**Aim 1**
Can you repeat the records from the line with "of h=6 m=34." through the last line of the records, with both ends included and the pictures left out?

**Page excerpt**

Saudi Arabia will impose a 100 per cent tax on electronic cigarettes and a 50 per cent levy on some sugary drinks, broadening the excise duty on similar products enforced in June 2017.
The Arab world's largest economy already has a 100 per cent excise duty on cigarettes and tobacco products, and a 50 per cent on energy drinks.
The kingdom's General Authority for Zakat and Tax (Gazt) said it approved amendments to existing regulations on May 15. According to the guidance published in the official gazette on Saturday, a 100 per cent tax will be enforced on e-cigarettes and its accompanying tools, and a 50 per cent tax on soft and sugary drinks.
The new rules raise the typical cost of a can of Coca-Cola to 5 Saudi riyals, from 2.50 riyals currently, according to supermarket retailer Carrefour's Saudi Arabia website. The authority will set the date for implementation of the new duties shortly, it said.
The six-member GCC has pledged to introduce excise and other taxes including VAT, to boost non-oil revenues and reduce consumption of harmful products that cause diabetes, obesity and other health risks.

**Record list**
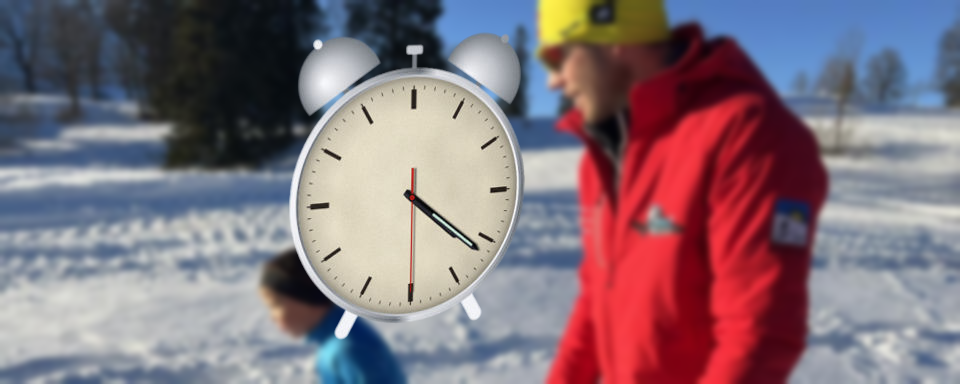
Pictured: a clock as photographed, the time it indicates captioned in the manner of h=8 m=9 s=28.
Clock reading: h=4 m=21 s=30
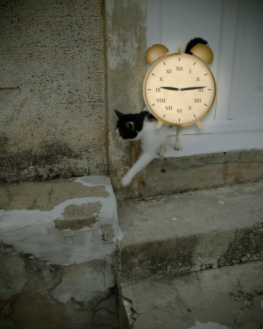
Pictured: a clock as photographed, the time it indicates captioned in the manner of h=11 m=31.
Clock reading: h=9 m=14
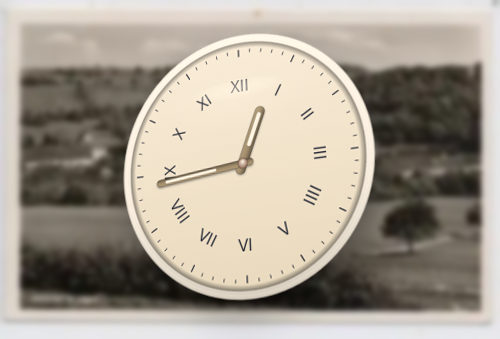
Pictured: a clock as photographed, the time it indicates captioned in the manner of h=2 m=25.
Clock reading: h=12 m=44
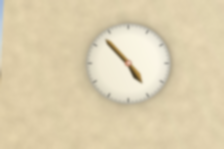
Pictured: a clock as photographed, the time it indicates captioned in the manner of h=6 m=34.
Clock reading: h=4 m=53
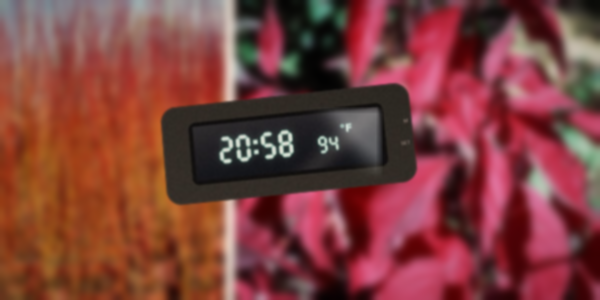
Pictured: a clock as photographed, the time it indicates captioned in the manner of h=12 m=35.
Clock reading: h=20 m=58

**Aim 2**
In the page on Saudi Arabia's new taxes:
(a) What tax rate will apply to electronic cigarettes?
(b) On what date did the General Authority for Zakat and Tax approve the amendments?
(c) What will a typical can of Coca-Cola cost under the new rules, according to Carrefour's Saudi Arabia website?

**Written response 1**
Pictured: a clock as photographed, the time it indicates captioned in the manner of h=6 m=34.
Clock reading: h=4 m=53
Pictured: a clock as photographed, the time it indicates captioned in the manner of h=12 m=35.
Clock reading: h=20 m=58

**Written response 2**
(a) 100 per cent
(b) May 15
(c) 5 Saudi riyals